TOTM

False Positives, Real Casualties: The High Price of Populist Antitrust

Spirit Airlines was supposed to be the “maverick” antitrust saved from JetBlue. Instead, the deal died, Spirit followed it into bankruptcy, and the maverick exited the market altogether. That is an awkward result for a merger challenge brought in the name of preserving competition—and a useful place to start a broader reconsideration of error costs.

A growing share of scholars, advocates, and policymakers now rejects much of conventional antitrust doctrine and method. They argue that this framework enabled the rise of purported digital monopolies in platform markets and contributed to a broader, purported decline in competition.

Among the favorite targets is the “error-cost” principle: the view that the costs of antitrust overenforcement typically exceed the costs of underenforcement, in part because market forces tend, over time, to compete away inefficient practices. If that proposition is correct, regulators and courts should hesitate before condemning business practices as antitrust violations without compelling evidence of anticompetitive harm. Much of federal antitrust case law reflects this prudential approach.

Critics of the error-cost principle have offered little by way of hard numbers to show the competitive harms supposedly caused by caution in antitrust enforcement and adjudication. Nor have they seriously grappled with the countervailing costs of overenforcement.
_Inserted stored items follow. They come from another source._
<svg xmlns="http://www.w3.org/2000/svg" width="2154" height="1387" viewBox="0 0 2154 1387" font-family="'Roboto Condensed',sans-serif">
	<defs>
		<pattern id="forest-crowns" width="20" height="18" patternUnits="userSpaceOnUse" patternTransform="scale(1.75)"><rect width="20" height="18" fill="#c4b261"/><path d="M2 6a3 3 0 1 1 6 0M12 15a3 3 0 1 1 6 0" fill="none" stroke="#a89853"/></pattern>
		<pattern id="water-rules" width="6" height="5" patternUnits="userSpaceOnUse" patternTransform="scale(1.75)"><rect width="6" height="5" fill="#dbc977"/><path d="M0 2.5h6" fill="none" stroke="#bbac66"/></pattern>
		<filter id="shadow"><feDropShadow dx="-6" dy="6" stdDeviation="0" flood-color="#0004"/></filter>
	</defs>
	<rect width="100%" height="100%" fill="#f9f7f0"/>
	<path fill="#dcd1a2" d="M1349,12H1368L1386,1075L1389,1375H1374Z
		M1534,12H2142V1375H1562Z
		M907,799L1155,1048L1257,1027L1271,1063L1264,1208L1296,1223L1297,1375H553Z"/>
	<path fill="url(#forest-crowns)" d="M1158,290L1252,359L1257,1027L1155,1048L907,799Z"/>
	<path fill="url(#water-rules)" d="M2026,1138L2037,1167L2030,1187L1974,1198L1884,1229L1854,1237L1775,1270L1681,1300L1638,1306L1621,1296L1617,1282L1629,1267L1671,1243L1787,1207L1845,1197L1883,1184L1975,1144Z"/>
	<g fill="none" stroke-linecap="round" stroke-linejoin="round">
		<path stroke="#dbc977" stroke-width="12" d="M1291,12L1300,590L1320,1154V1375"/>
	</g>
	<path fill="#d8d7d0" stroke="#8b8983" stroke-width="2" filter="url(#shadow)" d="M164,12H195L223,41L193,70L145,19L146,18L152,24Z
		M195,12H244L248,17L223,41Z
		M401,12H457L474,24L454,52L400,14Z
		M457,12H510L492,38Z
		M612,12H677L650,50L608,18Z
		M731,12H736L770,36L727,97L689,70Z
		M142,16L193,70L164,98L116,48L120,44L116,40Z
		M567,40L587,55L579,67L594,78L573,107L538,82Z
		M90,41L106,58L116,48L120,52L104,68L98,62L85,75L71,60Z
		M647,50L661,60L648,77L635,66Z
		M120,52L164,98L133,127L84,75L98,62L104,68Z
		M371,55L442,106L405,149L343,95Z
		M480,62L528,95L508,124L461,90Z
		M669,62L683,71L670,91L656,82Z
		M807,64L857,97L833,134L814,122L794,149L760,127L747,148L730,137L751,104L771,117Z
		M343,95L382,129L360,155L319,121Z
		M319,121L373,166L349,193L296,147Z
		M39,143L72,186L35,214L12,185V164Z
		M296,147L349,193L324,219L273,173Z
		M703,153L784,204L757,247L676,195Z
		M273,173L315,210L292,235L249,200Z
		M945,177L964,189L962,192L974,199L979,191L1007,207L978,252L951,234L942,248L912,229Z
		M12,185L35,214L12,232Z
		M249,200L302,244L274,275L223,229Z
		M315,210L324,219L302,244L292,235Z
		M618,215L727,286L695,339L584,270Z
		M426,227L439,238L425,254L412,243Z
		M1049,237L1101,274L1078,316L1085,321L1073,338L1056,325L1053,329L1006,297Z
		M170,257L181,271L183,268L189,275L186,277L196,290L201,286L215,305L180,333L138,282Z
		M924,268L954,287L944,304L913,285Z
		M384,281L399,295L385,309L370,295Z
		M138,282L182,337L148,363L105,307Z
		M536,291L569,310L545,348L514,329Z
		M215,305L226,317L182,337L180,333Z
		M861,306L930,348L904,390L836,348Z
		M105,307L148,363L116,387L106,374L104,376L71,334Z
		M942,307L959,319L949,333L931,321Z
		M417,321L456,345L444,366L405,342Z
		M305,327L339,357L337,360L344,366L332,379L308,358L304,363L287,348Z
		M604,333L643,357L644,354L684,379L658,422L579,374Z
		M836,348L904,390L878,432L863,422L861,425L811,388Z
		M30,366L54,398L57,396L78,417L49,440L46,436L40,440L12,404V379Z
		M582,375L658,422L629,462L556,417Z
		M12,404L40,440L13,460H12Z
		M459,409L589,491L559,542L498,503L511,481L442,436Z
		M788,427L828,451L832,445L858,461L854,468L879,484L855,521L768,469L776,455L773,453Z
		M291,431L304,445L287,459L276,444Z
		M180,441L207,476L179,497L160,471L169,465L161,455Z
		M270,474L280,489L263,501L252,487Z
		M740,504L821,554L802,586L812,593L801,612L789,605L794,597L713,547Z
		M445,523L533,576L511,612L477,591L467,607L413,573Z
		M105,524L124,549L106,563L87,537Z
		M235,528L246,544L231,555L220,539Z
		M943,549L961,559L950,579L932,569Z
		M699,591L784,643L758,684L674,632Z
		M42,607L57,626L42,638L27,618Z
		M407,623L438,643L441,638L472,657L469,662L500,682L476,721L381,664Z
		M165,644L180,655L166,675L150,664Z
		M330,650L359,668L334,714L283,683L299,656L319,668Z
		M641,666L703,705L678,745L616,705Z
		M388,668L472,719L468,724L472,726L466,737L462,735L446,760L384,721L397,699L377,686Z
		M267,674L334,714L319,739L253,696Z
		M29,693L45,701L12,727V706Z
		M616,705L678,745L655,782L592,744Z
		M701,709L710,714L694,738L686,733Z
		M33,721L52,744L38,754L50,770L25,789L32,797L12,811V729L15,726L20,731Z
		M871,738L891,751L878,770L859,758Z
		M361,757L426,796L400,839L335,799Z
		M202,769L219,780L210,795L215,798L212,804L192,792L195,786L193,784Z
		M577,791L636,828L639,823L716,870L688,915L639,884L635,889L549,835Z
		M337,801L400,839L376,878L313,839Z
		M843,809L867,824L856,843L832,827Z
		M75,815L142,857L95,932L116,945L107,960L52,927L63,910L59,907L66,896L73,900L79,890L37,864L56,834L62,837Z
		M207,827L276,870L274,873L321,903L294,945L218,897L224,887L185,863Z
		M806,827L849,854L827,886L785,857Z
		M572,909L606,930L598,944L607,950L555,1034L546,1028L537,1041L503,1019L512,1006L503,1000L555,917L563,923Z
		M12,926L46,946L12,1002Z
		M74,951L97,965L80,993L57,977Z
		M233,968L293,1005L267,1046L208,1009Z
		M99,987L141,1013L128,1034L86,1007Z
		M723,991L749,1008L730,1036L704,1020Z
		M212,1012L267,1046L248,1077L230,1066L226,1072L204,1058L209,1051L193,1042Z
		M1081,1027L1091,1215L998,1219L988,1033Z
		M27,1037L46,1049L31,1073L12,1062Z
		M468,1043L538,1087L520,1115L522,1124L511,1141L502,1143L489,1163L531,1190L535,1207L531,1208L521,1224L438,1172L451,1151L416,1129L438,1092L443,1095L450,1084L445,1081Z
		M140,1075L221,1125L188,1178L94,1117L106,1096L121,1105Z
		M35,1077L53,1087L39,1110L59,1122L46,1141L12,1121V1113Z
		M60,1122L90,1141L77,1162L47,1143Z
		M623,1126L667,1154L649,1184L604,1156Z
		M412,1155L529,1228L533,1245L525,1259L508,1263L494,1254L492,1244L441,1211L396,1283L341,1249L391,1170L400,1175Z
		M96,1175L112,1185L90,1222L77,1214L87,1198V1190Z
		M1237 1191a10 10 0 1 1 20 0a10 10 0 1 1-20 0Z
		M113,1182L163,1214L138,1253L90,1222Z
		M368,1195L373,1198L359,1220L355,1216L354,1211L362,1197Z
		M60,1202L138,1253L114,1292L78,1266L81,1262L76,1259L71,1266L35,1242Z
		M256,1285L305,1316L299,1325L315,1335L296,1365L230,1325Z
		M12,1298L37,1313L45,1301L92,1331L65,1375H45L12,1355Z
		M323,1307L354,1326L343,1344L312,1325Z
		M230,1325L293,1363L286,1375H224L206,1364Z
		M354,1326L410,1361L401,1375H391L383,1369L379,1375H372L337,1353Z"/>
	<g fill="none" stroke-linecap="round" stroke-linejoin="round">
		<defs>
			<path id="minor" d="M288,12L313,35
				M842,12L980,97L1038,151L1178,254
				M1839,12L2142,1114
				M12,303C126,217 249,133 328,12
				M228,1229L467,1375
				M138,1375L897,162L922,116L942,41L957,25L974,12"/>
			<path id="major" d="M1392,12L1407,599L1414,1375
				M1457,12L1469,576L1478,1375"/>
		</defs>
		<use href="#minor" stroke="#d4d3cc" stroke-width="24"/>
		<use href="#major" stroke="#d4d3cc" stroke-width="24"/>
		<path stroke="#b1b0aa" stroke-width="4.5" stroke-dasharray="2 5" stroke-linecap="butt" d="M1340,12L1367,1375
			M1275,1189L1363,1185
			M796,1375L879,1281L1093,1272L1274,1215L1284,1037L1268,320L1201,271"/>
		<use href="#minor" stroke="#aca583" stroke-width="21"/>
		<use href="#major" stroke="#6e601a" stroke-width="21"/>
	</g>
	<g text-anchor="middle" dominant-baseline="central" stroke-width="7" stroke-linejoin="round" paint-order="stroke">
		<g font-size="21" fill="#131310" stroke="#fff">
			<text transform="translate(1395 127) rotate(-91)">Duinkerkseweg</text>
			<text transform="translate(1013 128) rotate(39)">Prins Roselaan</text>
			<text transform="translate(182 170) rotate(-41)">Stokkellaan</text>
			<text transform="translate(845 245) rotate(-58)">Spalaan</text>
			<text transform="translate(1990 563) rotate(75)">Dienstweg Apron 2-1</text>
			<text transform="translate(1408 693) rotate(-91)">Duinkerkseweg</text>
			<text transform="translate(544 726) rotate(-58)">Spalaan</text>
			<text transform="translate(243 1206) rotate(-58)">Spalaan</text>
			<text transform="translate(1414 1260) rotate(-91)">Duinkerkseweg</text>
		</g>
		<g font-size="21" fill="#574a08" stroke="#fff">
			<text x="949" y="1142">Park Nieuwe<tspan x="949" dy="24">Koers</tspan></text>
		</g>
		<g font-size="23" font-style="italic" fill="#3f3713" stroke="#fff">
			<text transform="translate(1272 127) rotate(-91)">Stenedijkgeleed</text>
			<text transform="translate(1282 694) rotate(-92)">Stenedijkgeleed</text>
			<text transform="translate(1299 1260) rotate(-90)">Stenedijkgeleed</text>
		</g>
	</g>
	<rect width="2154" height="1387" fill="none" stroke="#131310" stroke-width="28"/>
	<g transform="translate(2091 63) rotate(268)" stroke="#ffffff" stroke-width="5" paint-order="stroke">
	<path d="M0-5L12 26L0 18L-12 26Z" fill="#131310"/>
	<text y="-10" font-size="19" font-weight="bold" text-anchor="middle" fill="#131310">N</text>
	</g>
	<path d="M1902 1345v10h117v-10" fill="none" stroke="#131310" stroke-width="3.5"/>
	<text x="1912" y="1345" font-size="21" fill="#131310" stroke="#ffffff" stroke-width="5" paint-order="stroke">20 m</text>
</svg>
Even so, competition agencies in the United States, European Union, and United Kingdom have made significant interventions and pursued far-reaching remedies on this theory, brushing aside concerns about false diagnoses of anticompetitive maladies.
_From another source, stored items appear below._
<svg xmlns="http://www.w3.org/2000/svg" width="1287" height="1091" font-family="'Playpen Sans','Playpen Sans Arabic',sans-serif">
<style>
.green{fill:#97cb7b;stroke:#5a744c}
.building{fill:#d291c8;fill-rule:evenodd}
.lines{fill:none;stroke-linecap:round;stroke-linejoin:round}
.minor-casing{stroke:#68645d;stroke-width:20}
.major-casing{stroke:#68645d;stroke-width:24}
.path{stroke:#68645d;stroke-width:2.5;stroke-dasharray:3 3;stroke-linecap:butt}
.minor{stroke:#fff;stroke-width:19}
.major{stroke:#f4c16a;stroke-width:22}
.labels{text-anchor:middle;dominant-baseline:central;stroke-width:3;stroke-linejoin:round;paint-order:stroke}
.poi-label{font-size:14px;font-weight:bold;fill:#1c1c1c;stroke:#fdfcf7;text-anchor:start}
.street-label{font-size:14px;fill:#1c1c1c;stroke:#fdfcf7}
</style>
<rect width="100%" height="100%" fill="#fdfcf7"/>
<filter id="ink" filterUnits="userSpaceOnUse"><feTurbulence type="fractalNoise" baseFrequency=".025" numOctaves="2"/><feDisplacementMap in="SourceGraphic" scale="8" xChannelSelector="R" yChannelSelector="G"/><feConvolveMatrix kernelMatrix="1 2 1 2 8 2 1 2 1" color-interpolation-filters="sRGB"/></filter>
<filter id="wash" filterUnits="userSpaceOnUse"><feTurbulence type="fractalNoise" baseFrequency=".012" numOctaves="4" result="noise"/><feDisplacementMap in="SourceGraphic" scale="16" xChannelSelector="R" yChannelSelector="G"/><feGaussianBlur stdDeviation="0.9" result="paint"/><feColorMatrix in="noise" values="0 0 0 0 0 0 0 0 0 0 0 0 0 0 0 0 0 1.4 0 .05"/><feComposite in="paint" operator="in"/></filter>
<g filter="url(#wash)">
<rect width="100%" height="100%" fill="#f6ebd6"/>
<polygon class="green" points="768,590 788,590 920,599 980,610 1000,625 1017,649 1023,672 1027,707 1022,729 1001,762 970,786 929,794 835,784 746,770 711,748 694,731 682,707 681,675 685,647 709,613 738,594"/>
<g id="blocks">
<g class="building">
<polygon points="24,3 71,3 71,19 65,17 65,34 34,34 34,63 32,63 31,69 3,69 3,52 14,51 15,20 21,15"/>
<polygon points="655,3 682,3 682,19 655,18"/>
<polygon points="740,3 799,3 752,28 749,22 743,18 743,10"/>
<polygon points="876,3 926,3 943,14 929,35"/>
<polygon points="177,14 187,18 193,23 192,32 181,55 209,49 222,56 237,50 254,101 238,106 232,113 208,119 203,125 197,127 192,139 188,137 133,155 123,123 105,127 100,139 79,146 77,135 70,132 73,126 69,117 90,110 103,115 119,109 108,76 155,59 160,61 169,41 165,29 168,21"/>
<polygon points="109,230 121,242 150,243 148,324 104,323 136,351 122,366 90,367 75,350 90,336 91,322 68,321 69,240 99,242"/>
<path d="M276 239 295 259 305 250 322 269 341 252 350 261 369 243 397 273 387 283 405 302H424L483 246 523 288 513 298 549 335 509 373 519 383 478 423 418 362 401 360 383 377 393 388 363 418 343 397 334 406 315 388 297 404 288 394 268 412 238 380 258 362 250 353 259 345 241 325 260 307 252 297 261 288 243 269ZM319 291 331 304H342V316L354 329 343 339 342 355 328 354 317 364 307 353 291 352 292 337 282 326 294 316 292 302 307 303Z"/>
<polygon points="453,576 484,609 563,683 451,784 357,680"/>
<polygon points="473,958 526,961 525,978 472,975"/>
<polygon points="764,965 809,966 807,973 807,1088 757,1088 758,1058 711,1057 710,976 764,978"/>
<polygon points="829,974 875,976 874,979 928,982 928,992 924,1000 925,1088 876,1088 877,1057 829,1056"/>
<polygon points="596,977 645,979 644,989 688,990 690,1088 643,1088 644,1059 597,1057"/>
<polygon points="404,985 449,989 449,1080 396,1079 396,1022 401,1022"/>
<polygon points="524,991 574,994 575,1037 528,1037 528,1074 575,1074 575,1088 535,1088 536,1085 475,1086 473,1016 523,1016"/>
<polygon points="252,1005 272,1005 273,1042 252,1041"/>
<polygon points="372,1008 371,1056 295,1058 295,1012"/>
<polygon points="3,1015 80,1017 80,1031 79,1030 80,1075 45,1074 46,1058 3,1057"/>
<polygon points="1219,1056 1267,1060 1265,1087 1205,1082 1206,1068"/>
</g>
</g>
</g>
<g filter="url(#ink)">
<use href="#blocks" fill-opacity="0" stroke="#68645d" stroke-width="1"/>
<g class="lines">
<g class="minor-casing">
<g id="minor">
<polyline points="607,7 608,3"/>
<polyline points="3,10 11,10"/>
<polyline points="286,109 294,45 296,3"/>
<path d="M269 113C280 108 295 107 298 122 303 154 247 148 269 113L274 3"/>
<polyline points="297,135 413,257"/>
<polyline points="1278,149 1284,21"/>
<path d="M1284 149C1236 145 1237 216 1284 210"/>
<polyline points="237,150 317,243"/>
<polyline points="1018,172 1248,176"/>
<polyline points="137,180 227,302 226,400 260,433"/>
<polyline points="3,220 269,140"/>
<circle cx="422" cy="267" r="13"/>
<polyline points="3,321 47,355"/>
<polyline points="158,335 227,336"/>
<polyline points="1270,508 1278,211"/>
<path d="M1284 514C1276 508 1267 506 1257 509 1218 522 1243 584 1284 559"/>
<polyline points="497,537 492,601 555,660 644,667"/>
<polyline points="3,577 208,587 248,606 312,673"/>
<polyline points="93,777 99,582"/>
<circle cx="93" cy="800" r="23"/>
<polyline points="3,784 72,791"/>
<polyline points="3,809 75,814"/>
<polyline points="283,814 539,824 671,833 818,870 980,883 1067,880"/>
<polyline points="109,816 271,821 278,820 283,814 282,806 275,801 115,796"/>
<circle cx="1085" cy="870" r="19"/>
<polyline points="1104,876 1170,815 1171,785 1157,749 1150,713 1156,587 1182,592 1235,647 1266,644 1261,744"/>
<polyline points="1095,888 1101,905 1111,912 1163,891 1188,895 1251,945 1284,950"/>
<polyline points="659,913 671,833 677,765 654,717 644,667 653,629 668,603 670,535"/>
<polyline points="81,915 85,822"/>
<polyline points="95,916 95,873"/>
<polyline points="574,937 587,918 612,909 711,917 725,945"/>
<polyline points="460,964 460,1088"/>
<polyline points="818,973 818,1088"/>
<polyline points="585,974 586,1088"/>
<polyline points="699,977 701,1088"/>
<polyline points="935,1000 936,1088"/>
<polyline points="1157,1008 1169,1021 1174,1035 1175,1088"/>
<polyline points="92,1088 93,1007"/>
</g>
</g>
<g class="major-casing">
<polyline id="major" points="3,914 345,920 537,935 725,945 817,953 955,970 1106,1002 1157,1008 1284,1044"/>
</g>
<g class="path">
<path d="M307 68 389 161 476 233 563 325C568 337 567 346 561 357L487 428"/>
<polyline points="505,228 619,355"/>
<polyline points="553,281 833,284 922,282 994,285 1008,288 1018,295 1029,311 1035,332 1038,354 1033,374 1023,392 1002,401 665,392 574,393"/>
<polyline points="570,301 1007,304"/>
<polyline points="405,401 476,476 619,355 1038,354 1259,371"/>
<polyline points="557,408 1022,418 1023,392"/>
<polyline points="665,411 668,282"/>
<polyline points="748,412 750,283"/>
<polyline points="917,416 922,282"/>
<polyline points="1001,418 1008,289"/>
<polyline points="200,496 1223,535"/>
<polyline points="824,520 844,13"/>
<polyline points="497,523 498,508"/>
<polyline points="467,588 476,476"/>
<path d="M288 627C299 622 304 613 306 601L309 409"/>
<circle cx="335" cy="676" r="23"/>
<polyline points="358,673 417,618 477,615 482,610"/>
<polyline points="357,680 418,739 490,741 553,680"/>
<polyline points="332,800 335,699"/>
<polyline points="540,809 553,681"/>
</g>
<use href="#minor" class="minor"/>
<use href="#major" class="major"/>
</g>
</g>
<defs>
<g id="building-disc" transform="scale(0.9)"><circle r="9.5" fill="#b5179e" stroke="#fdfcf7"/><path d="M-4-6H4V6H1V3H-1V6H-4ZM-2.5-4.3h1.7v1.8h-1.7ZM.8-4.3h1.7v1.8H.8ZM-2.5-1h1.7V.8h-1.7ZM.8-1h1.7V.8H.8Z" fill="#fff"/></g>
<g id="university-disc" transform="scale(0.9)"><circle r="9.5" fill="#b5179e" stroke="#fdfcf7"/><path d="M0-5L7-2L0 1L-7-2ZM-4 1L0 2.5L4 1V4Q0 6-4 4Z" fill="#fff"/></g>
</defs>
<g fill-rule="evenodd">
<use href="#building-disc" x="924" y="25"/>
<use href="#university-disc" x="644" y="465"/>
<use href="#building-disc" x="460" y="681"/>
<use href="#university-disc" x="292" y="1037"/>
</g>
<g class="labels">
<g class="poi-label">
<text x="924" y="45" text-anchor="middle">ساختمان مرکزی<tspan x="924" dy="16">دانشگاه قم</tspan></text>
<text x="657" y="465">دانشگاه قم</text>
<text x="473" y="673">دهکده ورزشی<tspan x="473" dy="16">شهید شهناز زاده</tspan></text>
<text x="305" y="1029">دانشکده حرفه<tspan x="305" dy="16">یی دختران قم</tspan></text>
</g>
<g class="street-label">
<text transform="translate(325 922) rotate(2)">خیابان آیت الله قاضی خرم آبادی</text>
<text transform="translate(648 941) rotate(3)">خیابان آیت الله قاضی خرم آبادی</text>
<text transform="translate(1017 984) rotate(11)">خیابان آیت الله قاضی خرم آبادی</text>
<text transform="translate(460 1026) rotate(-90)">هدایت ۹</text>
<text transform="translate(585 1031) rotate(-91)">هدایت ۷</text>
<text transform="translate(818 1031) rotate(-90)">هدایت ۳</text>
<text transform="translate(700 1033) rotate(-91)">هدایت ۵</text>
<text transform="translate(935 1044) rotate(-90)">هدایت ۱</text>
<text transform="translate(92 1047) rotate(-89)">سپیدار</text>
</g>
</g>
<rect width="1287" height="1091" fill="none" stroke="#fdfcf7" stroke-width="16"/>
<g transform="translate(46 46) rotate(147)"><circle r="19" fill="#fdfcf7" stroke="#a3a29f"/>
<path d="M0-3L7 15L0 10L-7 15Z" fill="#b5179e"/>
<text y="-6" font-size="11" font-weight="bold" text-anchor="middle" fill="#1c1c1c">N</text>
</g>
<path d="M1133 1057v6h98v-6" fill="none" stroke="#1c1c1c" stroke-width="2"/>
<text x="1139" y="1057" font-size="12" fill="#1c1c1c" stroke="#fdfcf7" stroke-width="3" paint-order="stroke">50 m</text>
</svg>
In the antitrust equivalent of Silicon Valley’s “move fast and break things,” agencies have been especially eager to block mergers based on inherently conjectural theories of potential future harm. Debates over whether such challenges are premature rarely yield clear answers at the time, precisely because they require crystal-ball predictions about future market trajectories. But now that critics of conventional antitrust have led several major competition agencies around the world, we have some accumulated evidence to inform the policy debate.

That evidence casts doubt on the merger-review strategy of “challenge first, ask questions later,” and on the assumption that false-positive error costs can be ignored or heavily discounted. It now appears that several recent merger challenges by U.S., EU, and U.K. regulators destroyed significant economic value—often accompanied by substantial losses in employment and related business activity—without any clear improvement in competitive conditions. In at least one case, those conditions worsened.